La Corte distrettuale ha altresì precisato che la circostanza contestata che si ricorda ha natura valutativa in quanto impone una verifica di ordine giuridico sulla natura della res, sulla sua specifica destinazione e sul concetto di pubblico servizio – è stata adeguatamente contestata in quanto riferita alla
di condotta di furto posta in essere mediante allaccio diretto alla rete
distribuzione dell’ente gestore, che garantisce l’erogazione di un “servizio”
destinato a raggiungere le utenze terminali di un numero indeterminato di persone, per soddisfare un’esigenza di rilevanza “pubblica”.
Da siffatte corrette e complete considerazioni discende la manifesta infondatezza della censura proposta dai ricorrenti con conseguente assorbimento
delle ulteriori questioni poste in relazione alla querela, attesa la perseguibilità
d’ufficio della fattispecie delittuosa contestata.
3. Infondato infine è l’ultimo motivo di ricorso.

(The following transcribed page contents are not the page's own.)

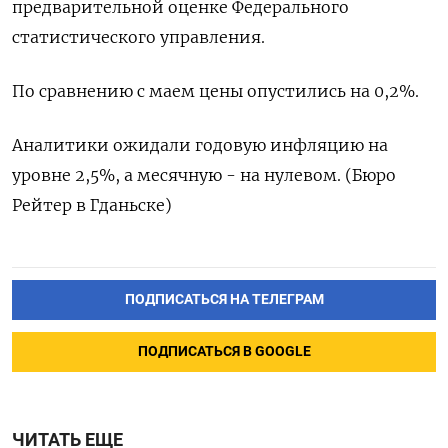
‌предварительной оценке Федерального
статистического управления.
По ​сравнению ​с ‌маем ​цены опустились на 0,2%.
Аналитики ожидали годовую инфляцию ​на
⁠уровне 2,5%, ‌а месячную - ‌на нулевом. (Бюро ​
Рейтер в ‌Гданьске)
ПОДПИСАТЬСЯ НА ТЕЛЕГРАМ
ПОДПИСАТЬСЯ В GOOGLE
ЧИТАТЬ ЕЩЕ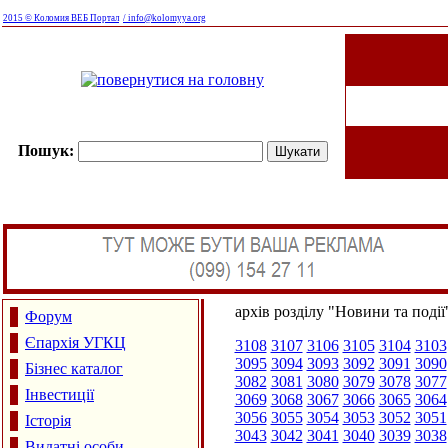
2015 © Коломия ВЕБ Портал
/ info@kolomyya.org
Пошук:
архів розділу "Новини та події
Форум
Єпархія УГКЦ
3108
3107
3106
3105
3104
3103
3095
3094
3093
3092
3091
3090
Бізнес каталог
3082
3081
3080
3079
3078
3077
Інвестиції
3069
3068
3067
3066
3065
3064
3056
3055
3054
3053
3052
3051
Історія
3043
3042
3041
3040
3039
3038
Видатні особи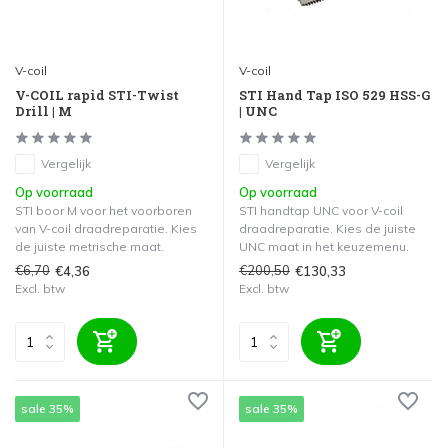
V-coil
V-coil
V-COIL rapid STI-Twist
STI Hand Tap ISO 529 HSS-G
Drill | M
| UNC
Vergelijk
Vergelijk
Op voorraad
Op voorraad
STI boor M voor het voorboren
STI handtap UNC voor V-coil
van V-coil draadreparatie. Kies
draadreparatie. Kies de juiste
de juiste metrische maat.
UNC maat in het keuzemenu.
€6,70
€200,50
€4,36
€130,33
Excl. btw
Excl. btw
sale 35%
sale 35%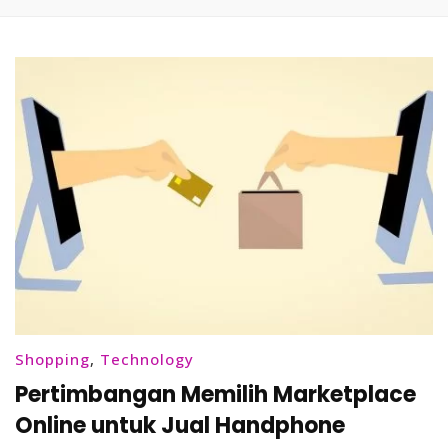
Shopping
,
Technology
Pertimbangan Memilih Marketplace
Online untuk Jual Handphone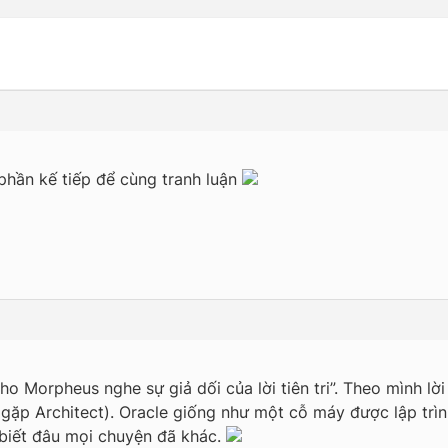
phần kế tiếp để cùng tranh luận
 Morpheus nghe sự giả dối của lời tiên tri”. Theo mình lời t
 gặp Architect). Oracle giống như một cỗ máy được lập trình
 biết đâu mọi chuyện đã khác.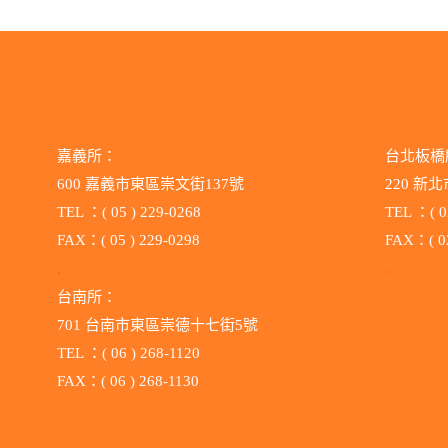
嘉義所：
台北板橋
600 嘉義市東區崇文街137號
220 新
TEL ：( 05 ) 229-0268
TEL ：( 0
FAX：( 05 ) 229-0298
FAX：( 02
.
.
台南所：
701 台南市東區崇德十七街5號
TEL ：( 06 ) 268-1120
FAX：( 06 ) 268-1130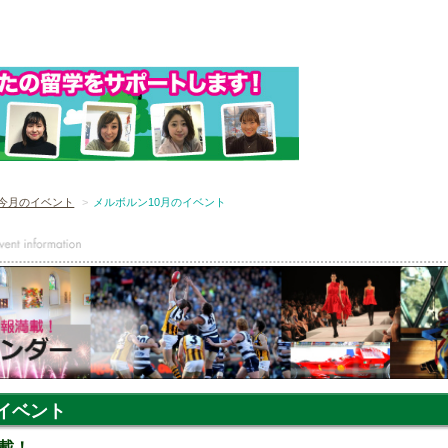
今月のイベント
メルボルン10月のイベント
イベント
載！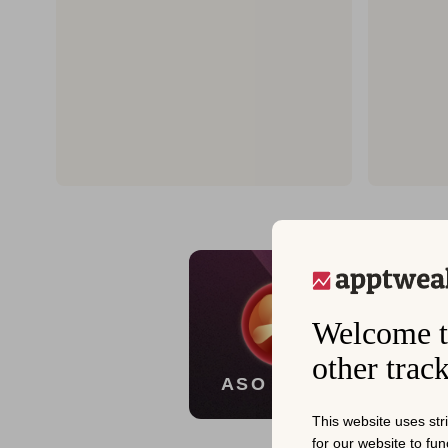
10시
Welcome t
ASO Agen
other trac
자세히 알
ASO AGENT
This website uses str
for our website to fu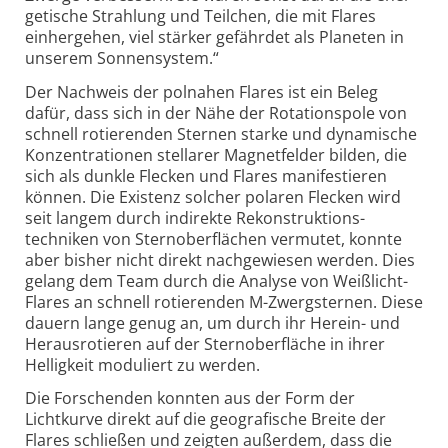
getische Strahlung und Teilchen, die mit Flares
einhergehen, viel stärker gefährdet als Planeten in
unserem Sonnensystem.“
Der Nachweis der polnahen Flares ist ein Beleg
dafür, dass sich in der Nähe der Rotations­pole von
schnell rotierenden Sternen starke und dynamische
Konzen­trationen stellarer Magnetfelder bilden, die
sich als dunkle Flecken und Flares mani­festieren
können. Die Existenz solcher polaren Flecken wird
seit langem durch indirekte Rekonstruktions­
techniken von Sternoberflächen vermutet, konnte
aber bisher nicht direkt nachgewiesen werden. Dies
gelang dem Team durch die Analyse von Weißlicht-
Flares an schnell rotierenden M-Zwergsternen. Diese
dauern lange genug an, um durch ihr Herein- und
Heraus­rotieren auf der Stern­oberfläche in ihrer
Helligkeit moduliert zu werden.
Die Forschenden konnten aus der Form der
Lichtkurve direkt auf die geografische Breite der
Flares schließen und zeigten außerdem, dass die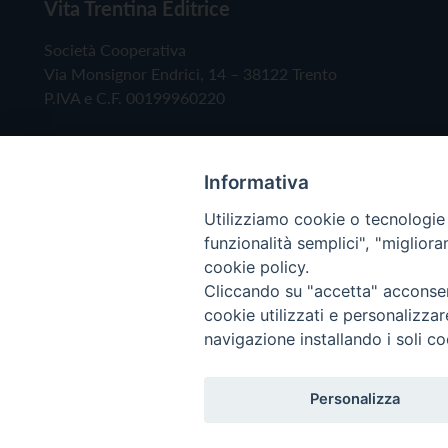
Vita Trentina Editrice
Società Cooperativa
Via Monsignor Endrici, 14 – 38122 Trento
P.IVA e C.F. 00199960220
Informativa
Utilizziamo cookie o tecnologie s
funzionalità semplici", "miglior
cookie policy.
Cliccando su "accetta" acconsent
Copyright © 2019 - Tutti i diritti riservati - Vita
cookie utilizzati e personalizza
navigazione installando i soli co
Privacy Policy
Personalizza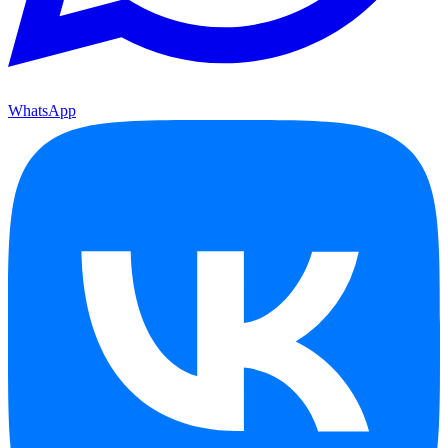
WhatsApp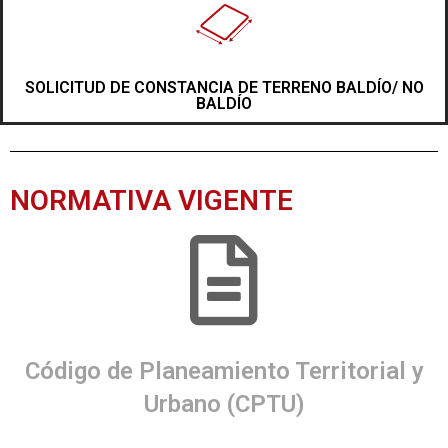
SOLICITUD DE CONSTANCIA DE TERRENO BALDÍO/ NO
BALDÍO
NORMATIVA VIGENTE
Código de Planeamiento Territorial y
Urbano (CPTU)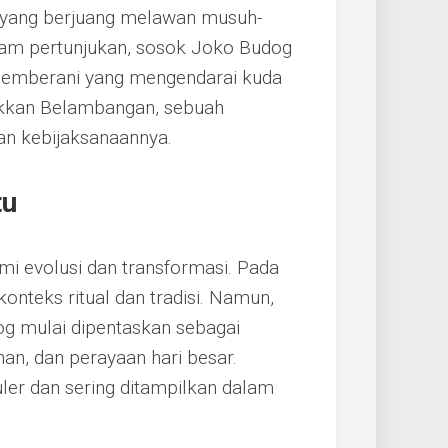
 yang berjuang melawan musuh-
lam pertunjukan, sosok Joko Budog
pemberani yang mengendarai kuda
ukkan Belambangan, sebuah
an kebijaksanaannya.
tu
mi evolusi dan transformasi. Pada
nteks ritual dan tradisi. Namun,
g mulai dipentaskan sebagai
han, dan perayaan hari besar.
puler dan sering ditampilkan dalam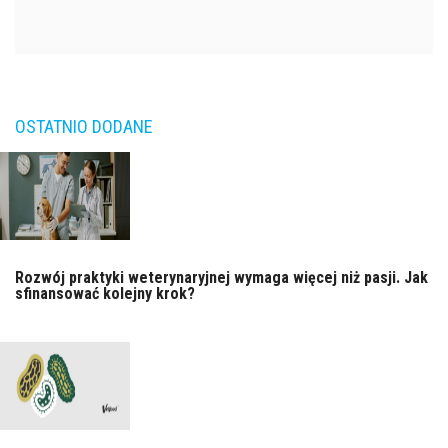
OSTATNIO DODANE
Rozwój praktyki weterynaryjnej wymaga więcej niż pasji. Jak
sfinansować kolejny krok?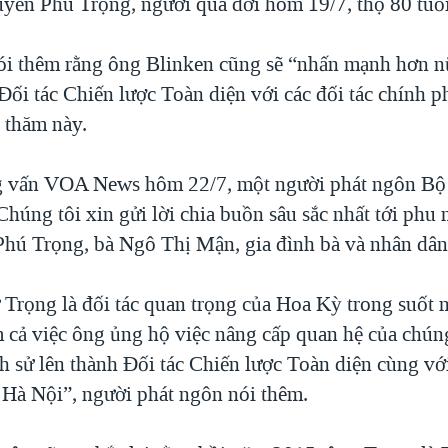
yễn Phú Trọng, người qua đời hôm 19/7, thọ 80 tuổi
i thêm rằng ông Blinken cũng sẽ “nhấn mạnh hơn n
Đối tác Chiến lược Toàn diện với các đối tác chính 
 thăm này.
g vấn VOA News hôm 22/7, một người phát ngôn Bộ
Chúng tôi xin gửi lời chia buồn sâu sắc nhất tới phu
hú Trọng, bà Ngô Thị Mận, gia đình bà và nhân dân
 Trọng là đối tác quan trọng của Hoa Kỳ trong suốt 
 cả việc ông ủng hộ việc nâng cấp quan hệ của chúng
ch sử lên thành Đối tác Chiến lược Toàn diện cùng v
i Hà Nội”, người phát ngôn nói thêm.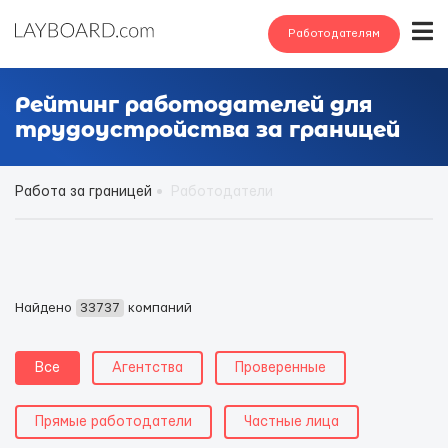
Работодателям
Рейтинг работодателей для
трудоустройства за границей
Работа за границей
Работодатели
Найдено
33737
компаний
Все
Агентства
Проверенные
Прямые работодатели
Частные лица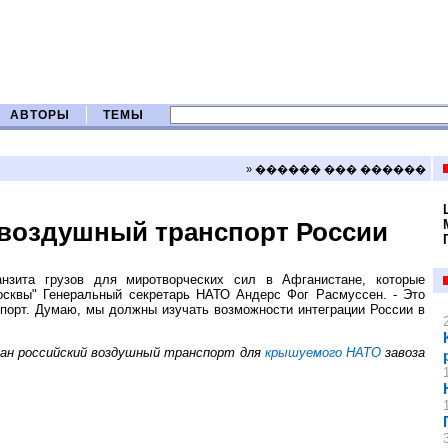
АВТОРЫ
ТЕМЫ
» ������ ��� ������
 воздушный транспорт России
зита грузов для миротворческих сил в Афганистане, которые
сквы" Генеральный секретарь НАТО Андерс Фог Расмуссен. - Это
порт. Думаю, мы должны изучать возможности интеграции России в
ван российский воздушный транспорт для
крышуемого НАТО
завоза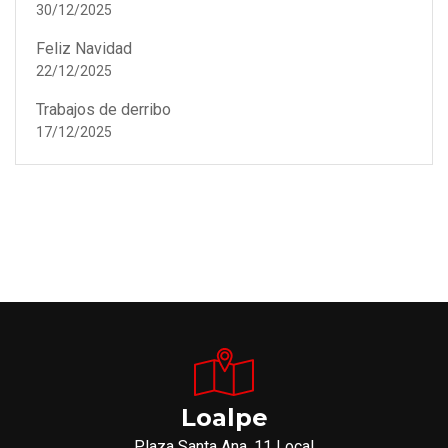
30/12/2025
Feliz Navidad
22/12/2025
Trabajos de derribo
17/12/2025
Loalpe
Plaza Santa Ana, 11 Local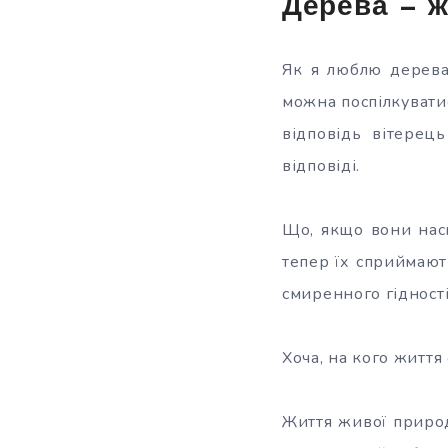
Дерева — ж
Як я люблю дерева.
можна поспілкуватис
відповідь вітерець
відповіді.
Що, якщо вони насп
тепер їх сприймают
смиренного гідності 
Хоча, на кого життя 
Життя живої природ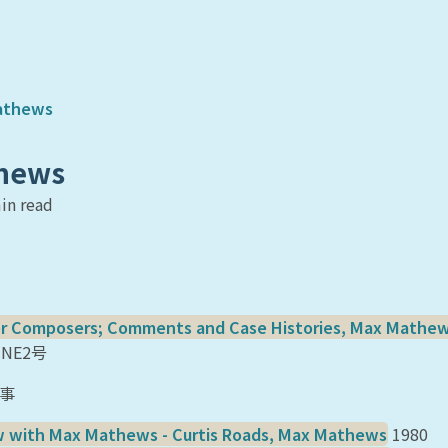
athews
hews
in read
 Composers; Comments and Case Histories, Max Mathe
NE2号
事
w with Max Mathews - Curtis Roads, Max Mathews
1980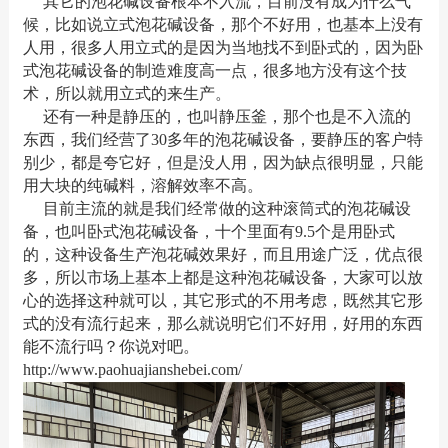
其它的泡花碱设备根本不入流，目前没有成为什么气
候，比如说立式泡花碱设备，那个不好用，也基本上没有
人用，很多人用立式的是因为当地找不到卧式的，因为卧
式泡花碱设备的制造难度高一点，很多地方没有这个技
术，所以就用立式的来生产。
还有一种是静压的，也叫静压釜，那个也是不入流的
东西，我们经营了30多年的泡花碱设备，要静压的客户特
别少，都是夸它好，但是没人用，因为缺点很明显，只能
用大块的纯碱料，溶解效率不高。
目前主流的就是我们经常做的这种滚筒式的泡花碱设
备，也叫卧式泡花碱设备，十个里面有9.5个是用卧式
的，这种设备生产泡花碱效果好，而且用途广泛，优点很
多，所以市场上基本上都是这种泡花碱设备，大家可以放
心的选择这种就可以，其它形式的不用考虑，既然其它形
式的没有流行起来，那么就说明它们不好用，好用的东西
能不流行吗？你说对吧。
http://www.paohuajianshebei.com/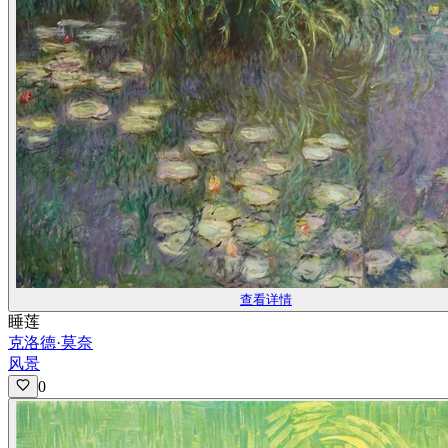
查看详情
睡莲
克洛德·莫奈
风景
0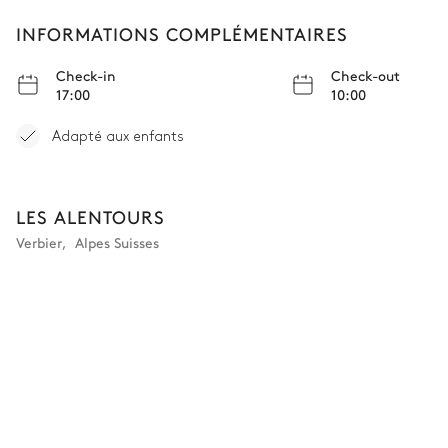
Attenante
INFORMATIONS COMPLÉMENTAIRES
Baignoire
WC
Check-in
Check-out
Vasque double
17:00
10:00
Chambre 4
Adapté aux enfants
Lit superposé (2 lits simples)
LES ALENTOURS
Verbier
,
Alpes Suisses
Salle de bain 4
Attenante
Baignoire
WC
Vasque simple
Chambre 5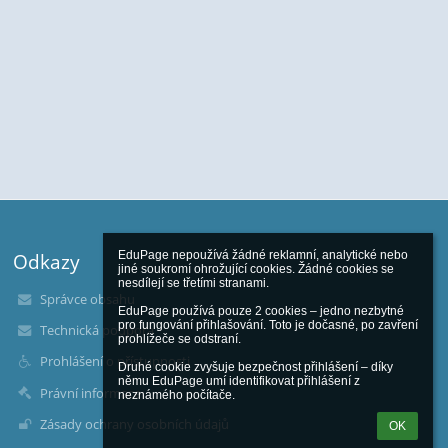
EduPage nepoužívá žádné reklamní, analytické nebo 
Odkazy
jiné soukromí ohrožující cookies. Žádné cookies se 
nesdílejí se třetími stranami.

Správce obsahu
EduPage používá pouze 2 cookies – jedno nezbytné 
pro fungování přihlašování. Toto je dočasné, po zavření 
Technická podpora
prohlížeče se odstraní.

Prohlášení o přístupnosti
Druhé cookie zvyšuje bezpečnost přihlášení – díky 
němu EduPage umí identifikovat přihlášení z 
Právní informace
neznámého počítače.
Zásady ochrany osobních údajů
OK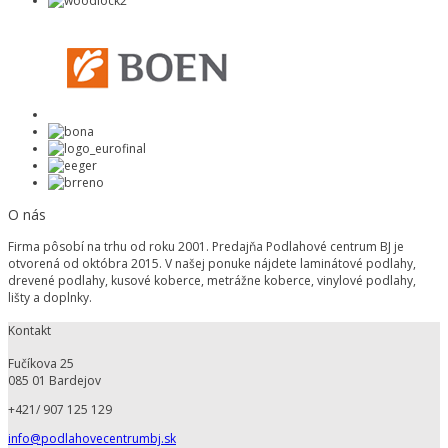
O nás
Firma pôsobí na trhu od roku 2001. Predajňa Podlahové centrum BJ je
otvorená od októbra 2015. V našej ponuke nájdete laminátové podlahy,
drevené podlahy, kusové koberce, metrážne koberce, vinylové podlahy,
lišty a doplnky.
Kontakt
Fučíkova 25
085 01 Bardejov
+421/ 907 125 129
info@podlahovecentrumbj.sk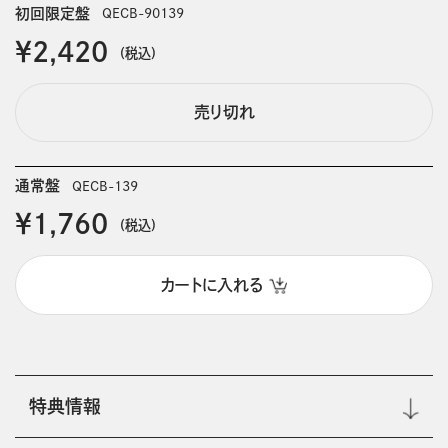
初回限定盤
QECB-90139
￥2,420
(税込)
売り切れ
通常盤
QECB-139
￥1,760
(税込)
カートに入れる
特典情報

Ed invero, la Corte d’appello, prendendo le mosse da Sez. U, n. 13681
del 25/2/2016, COGNOME – che, in ordine alla causa di non punibilità per particolare tenuità del fatto, ha affermato che occorre far riferimento non tanto
all’esame della condotta tipica, quanto più specificamente alle modalità di estrinsecazione del comportamento, anche in considerazione delle componenti
soggettive del medesimo, nella prospettiva di valutarne complessivamente la gravità, l’entità del contrasto rispetto alla legge e conseguentemente il bisogno
di pena -, ha operato una valutazione congiunta delle modalità della condotta, del grado di colpevolezza conseguente, dell’entità del danno, considerati alla luce dei parametri di cui all’art. 133, comma primo, cod. pen., ed è pervenuta alla conclusione che, sebbene gli imputati non risultano avere precedenti, «l’offesa arrecata alla società erogatrice non può essere ritenuta particolarmente tenue tenuto conto del fatto che, a causa della condotta posta in essere dagli odierni appellanti, non è stato possibile risalire al quantitativo idrico illecitamente sottratto alla costituita parte civile». Ha inoltre evidenziato che gli imputati non si erano in alcun modo attivati per elidere le conseguenze della loro condotta delittuosa. Tale motivazione è appagante, appropriata e rispettosa dei principi dianzi riportati ed è, dunque, immune da vizi rilevabili in questa sede per cui la relativa censura non può che ritenersi infondata.
Al rigetto dei ricorsi consegue la condanna dei ricorrenti al pagamento delle spese processuali e alla rifusione delle spese di rappresentanza e difesa sostenute dalla parte civile come liquidate in dispositivo.
P.Q.M.
Rigetta i ricorsi e condanna i ricorrenti al pagamento delle spese processuali. Condanna, inoltre, l’imputato alla rifusione delle spese di rappresentanza e difesa sostenute nel presente giudizio dalla parte civile che liquida in complessivi euro 3.167, oltre accessori di legge.